*** Block opens ***
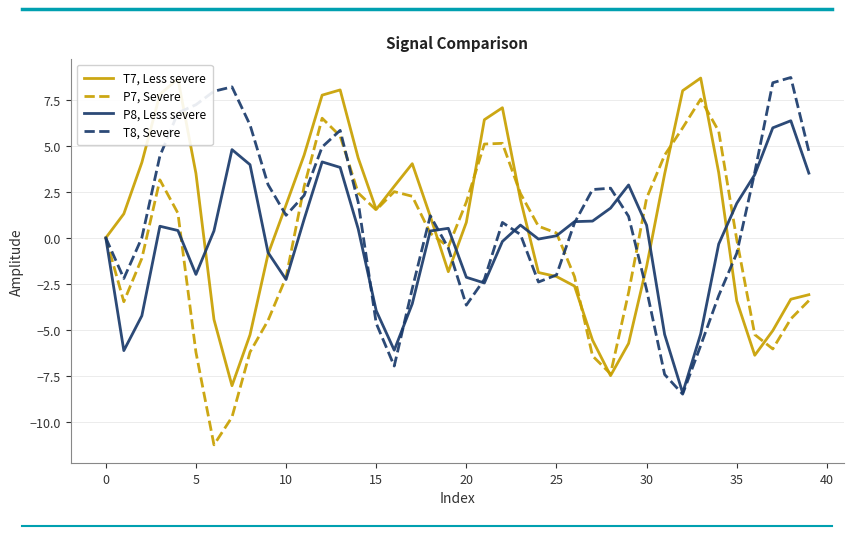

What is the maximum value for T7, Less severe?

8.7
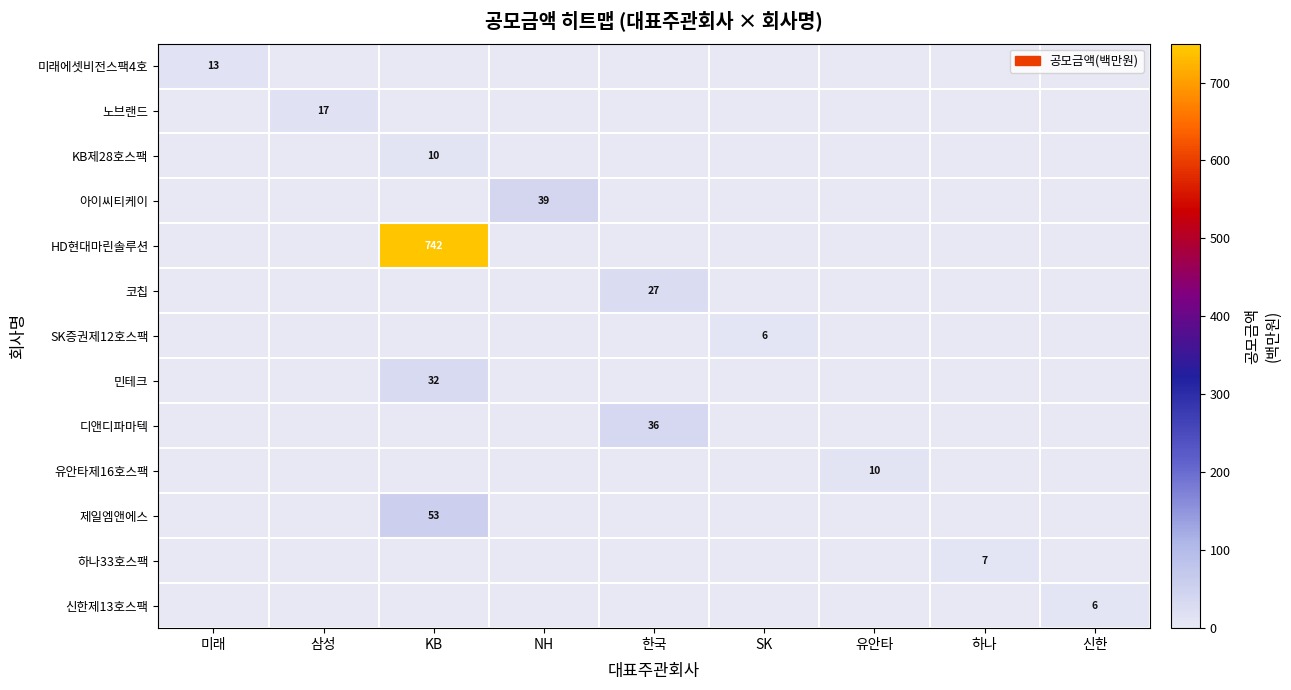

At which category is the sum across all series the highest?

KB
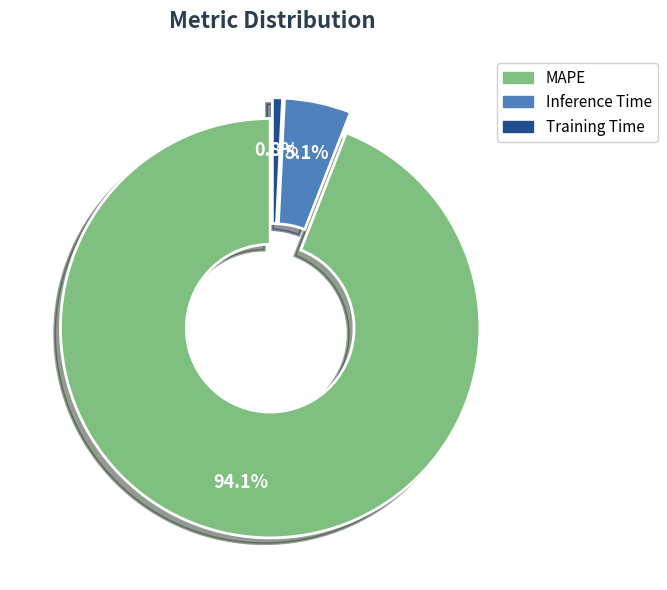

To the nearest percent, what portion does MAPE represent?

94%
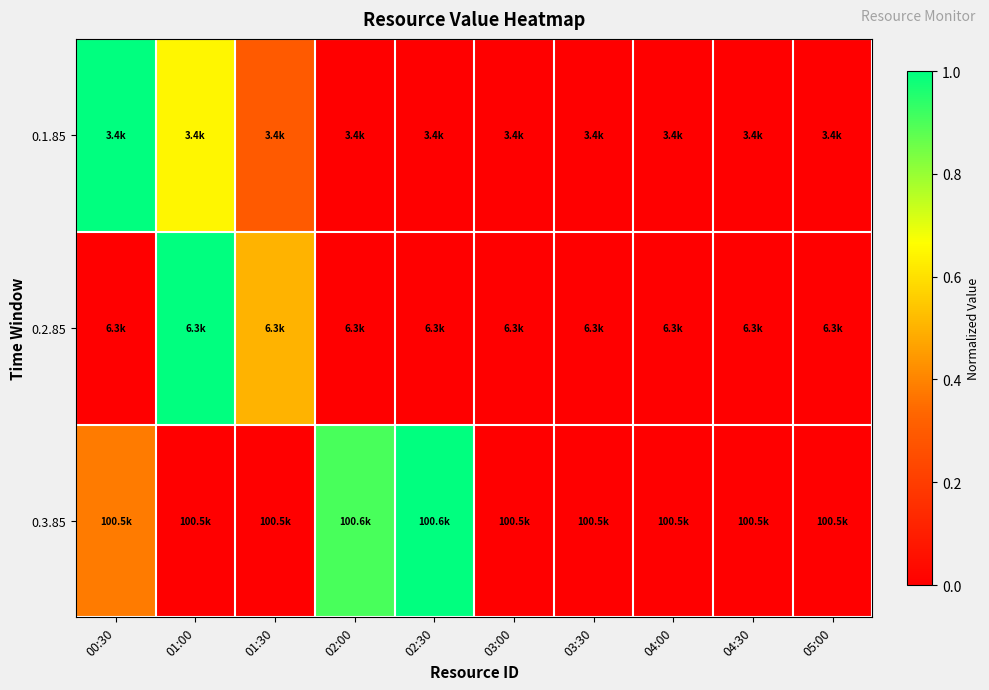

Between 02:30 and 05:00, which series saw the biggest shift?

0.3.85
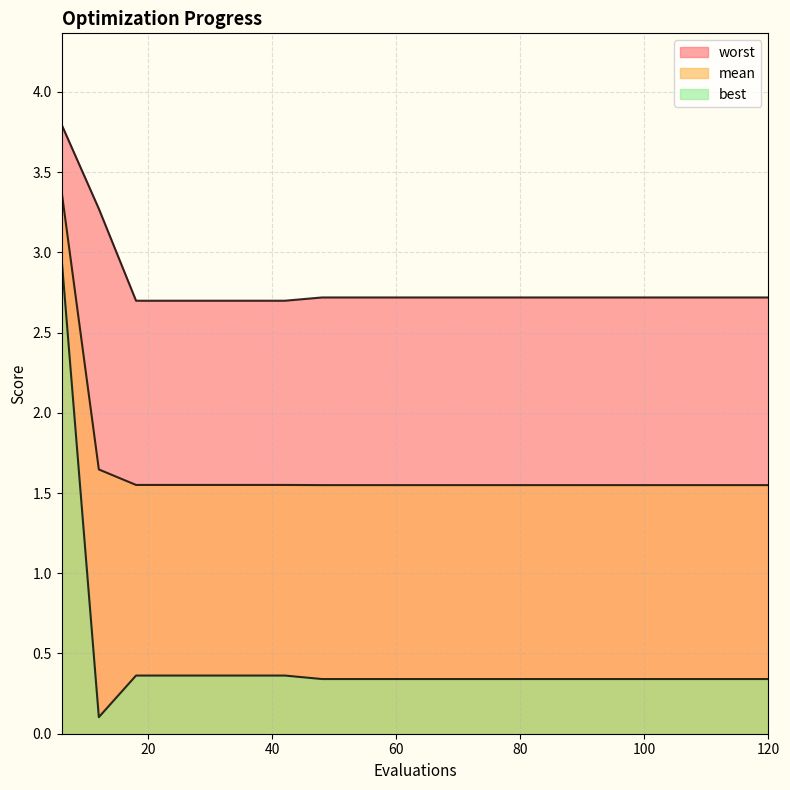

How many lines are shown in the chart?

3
*** Block closes ***
*TASK REQUIREMENTS*:
Change every "series" in these records to "data set" and keep everything else as it is. Leave the pictures out of your answer.

*RESPONSE TO THIS TASK*:
What is the maximum value for T7, Less severe?

8.7

At which category is the sum across all data set the highest?

KB

To the nearest percent, what portion does MAPE represent?

94%

Between 02:30 and 05:00, which data set saw the biggest shift?

0.3.85

How many lines are shown in the chart?

3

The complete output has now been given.